> [GIVEN TEXT]
- Opening Delimiter -

1860 Grand National
- Location: Aintree
- Date: 7 March 1860
- Winning horse: Anatis
- Starting price: 7/2 Fav
- Jockey: Mr Tommy Pickernell
- Trainer: H. E. May
- Owner: Christopher Capel
- Conditions: Good

= 1860 Grand National =

English steeplechase horse race

The 1860 Grand National was the 22nd renewal of the Grand National horse race that took place at Aintree near Liverpool, England, on 7 March 1860.

==The Course==
The course was unchanged from the previous year. First circuit: Starting from the field used every year since 1851, Fence 1 {15} Bank, Fence 2 {16} Hedge and ditch, Fence 3 {17} Post and Rails, Fence 4 {18} Rails and ditch, Fence 5 {19} Becher's Brook, Fence 6 {20} Rails and a ditch, Fence 7 {21} Post and rails Fence 8 {22} Canal side turn bank, Fence 9 {23} Valentine's Brook, Fence 10 {24} Ditch and quickset, Fence 11 {25} Post and rails, Fence 12 {26} Stump hedge and ditch.

The runners then turned at the first opportunity on re-entering the racecourse and made towards the fences in front of the stands. Fence 13 Thorn topped hurdles, Fence 14 Made brook 15' wide.

- Closing Delimiter -

> [ENTRIES SHOWN]
- Opening Delimiter -

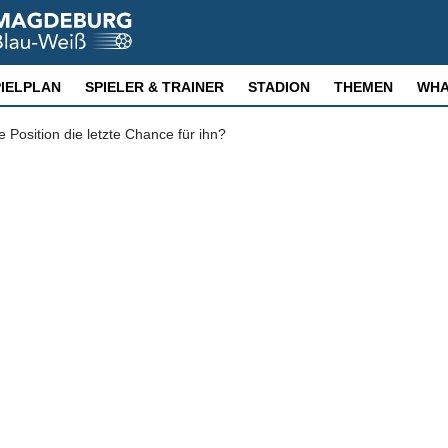
PIELPLAN
SPIELER & TRAINER
STADION
THEMEN
WHA
osition die letzte Chance für ihn?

- Closing Delimiter -

> [WHAT IS NEEDED] Sum up the Grand National text in two sentences. Work only from the Grand National text, not the listing.

> [RESPONSE AREA] The 1860 Grand National, the 22nd running of the race, took place at Aintree near Liverpool, England, on 7 March 1860 and was won by the 7/2 favorite Anatis, ridden by Mr Tommy Pickernell. The course was unchanged from the year before, with a first circuit that included Becher's Brook and Valentine's Brook before the runners headed toward the fences in front of the stands.